My donkey is with a trainer at the moment learning to drive and she's doing really well so I'll be out there driving her soon.


----------



## diamond c (Jul 8, 2013)

i'm workin with a pair now. we won't be showing anytime soon, but we're still having a lot of fun.


----------



## chandab (Jul 9, 2013)

mine is only a yearling, so not driving yet, it might be in the plans. Do have an acquaintance that drives her donkeys in singles and pairs.


----------



## diamond c (Jul 9, 2013)

I know I'm kind of going at this backwards but I haven't started singles yet.

I'm not real crazy about single hitch, just really enjoy teams.


----------



## JustJuls (Jul 20, 2013)

*My lil guy is just a year old.

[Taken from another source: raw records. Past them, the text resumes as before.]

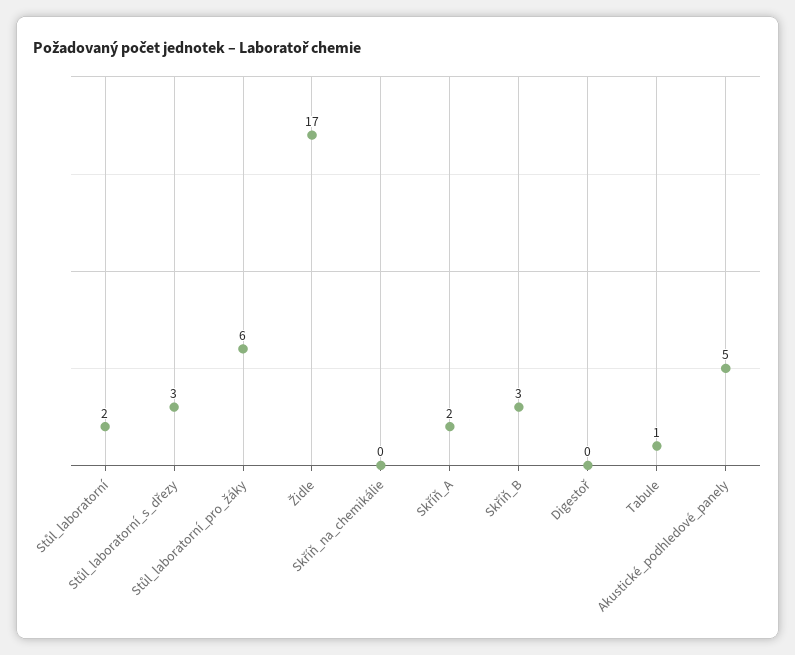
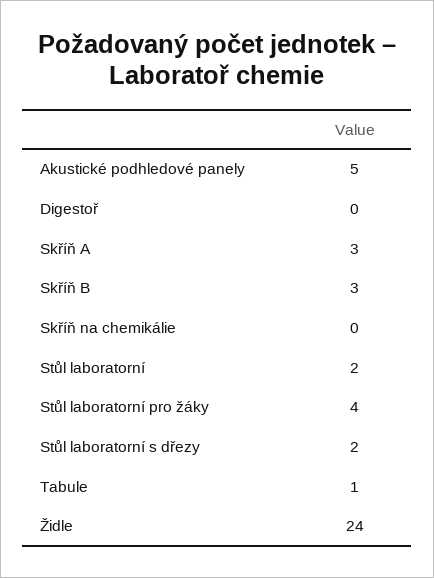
Stůl_laboratorní_s_dřezy: 3 -> 2
Stůl_laboratorní_pro_žáky: 6 -> 4
Židle: 17 -> 24
Skříň_A: 2 -> 3

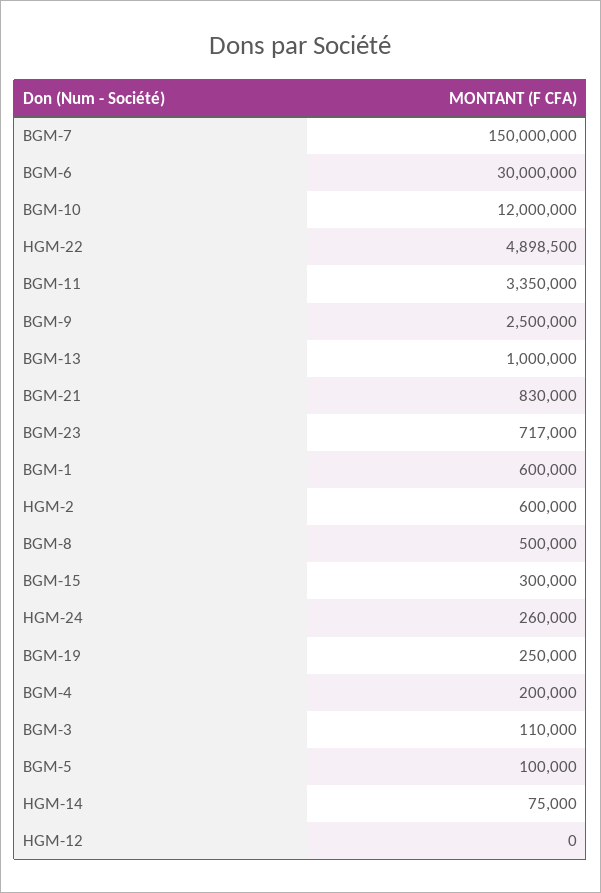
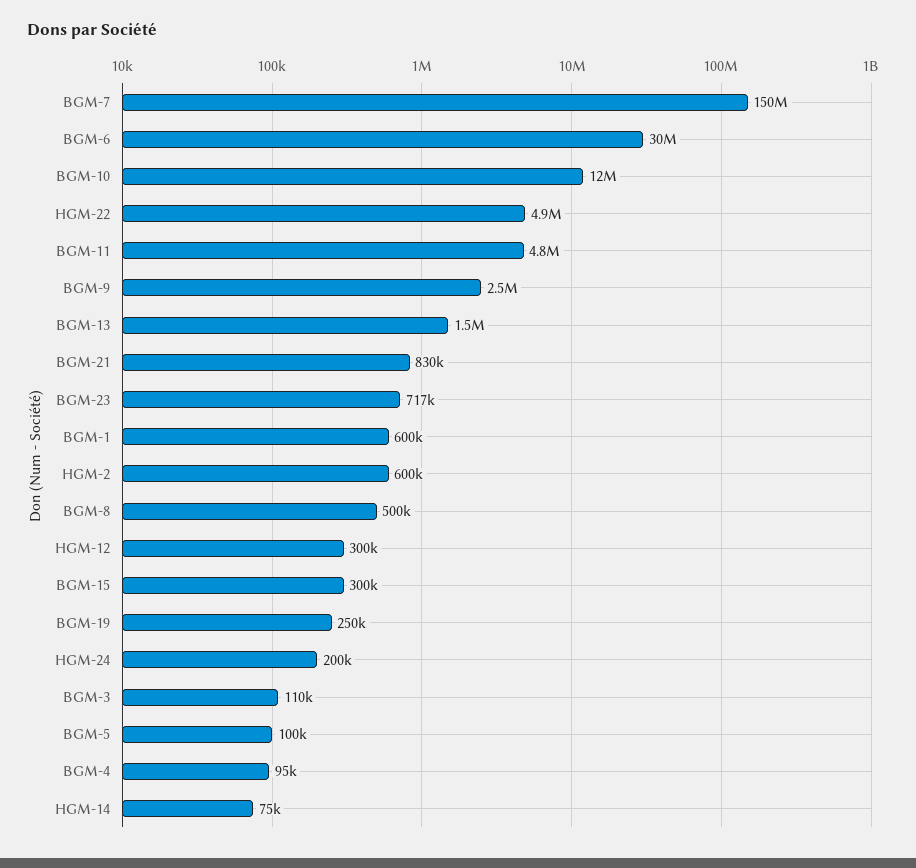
BGM-11: 3350000 -> 4800000
BGM-13: 1000000 -> 1500000
HGM-24: 260000 -> 200000
BGM-4: 200000 -> 95000
HGM-12: 0 -> 300000

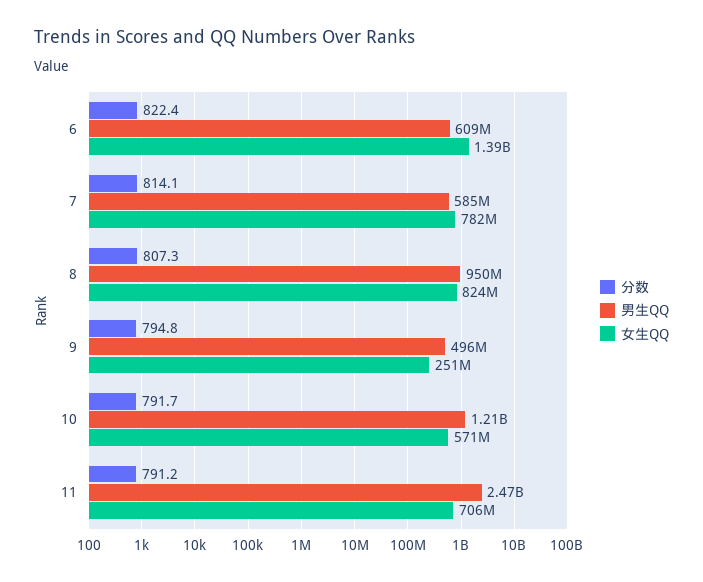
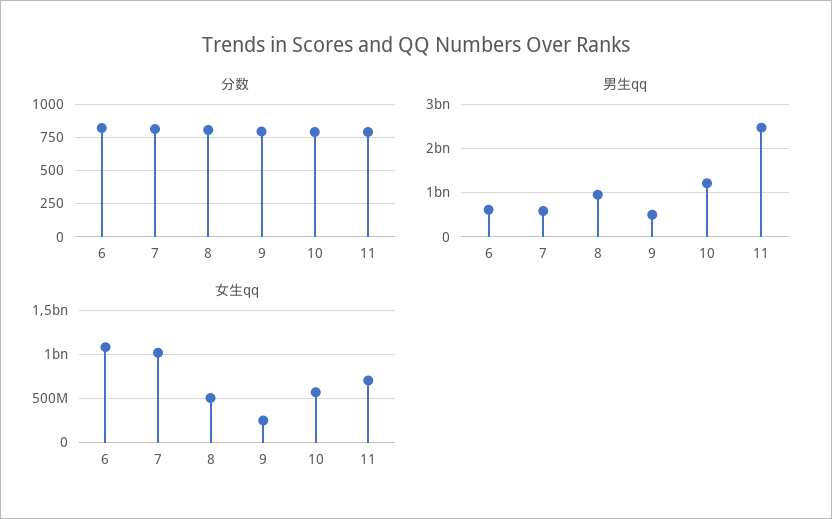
女生QQ, 6: 1390000000 -> 1100000000
女生QQ, 7: 782000000 -> 1000000000
女生QQ, 8: 824000000 -> 500000000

From what I read, they need to be at least 3 before I start to train him. Plans are to cart train when he is old enough.*


----------



## chandab (Jul 21, 2013)

There is plenty of training you could do now to get him started, but yes 3 years old before hitching to cart. Lots to do: basic manners down pat, ground driving as 2 year old, get him used to all sorts of unusual sights he may encounter once hitched and others things that are currently escaping me.


----------



## Carriage (Jul 21, 2013)

Chandab is right. It is nearly imposable to start training too early. Being ready to drive when physically able involves early, comprehensive and above all fun, training as early as possible.

My favorite quote that I was blessed to be present for was when a wonderful Lady kept exclaiming to her husband "Look dear she's trotting SHE'S TROTTING. Now she wasn't real young but I guess that trotting was something she always had to be pressed to do with standard rigs. Making everything fun and even playing with the training will put you in a great position to start when the animal is physically ready. And best of all the bond is strengthened and more trust will be in place when the unexpected is come upon OR asked for by you. If the bond is everything, and it is with these guys, anything that strengthens the bond should be sought after.


----------



## diamond c (Jul 21, 2013)

due to work and other duties around the place I don't get to work with the little guys no wear near like I want to but they are doing fairly well. I'm doing the training myself and also I built my wagon. this winter when things slow down I'm planning on building atwo wheeld cart or two so my daughter can start driving on her own.


----------



## Marsha Cassada (Aug 13, 2013)

The Oklahoma Miniature Horse Club has a fun show in the fall. The driving class is very popular and many folks bring their driving donkeys. Another fun way to enjoy our critters in a non-competitive setting.


----------



## diamond c (Aug 23, 2013)

I'd like to find someone close and get together for a wagon train or somthing like those with ridding horses do


----------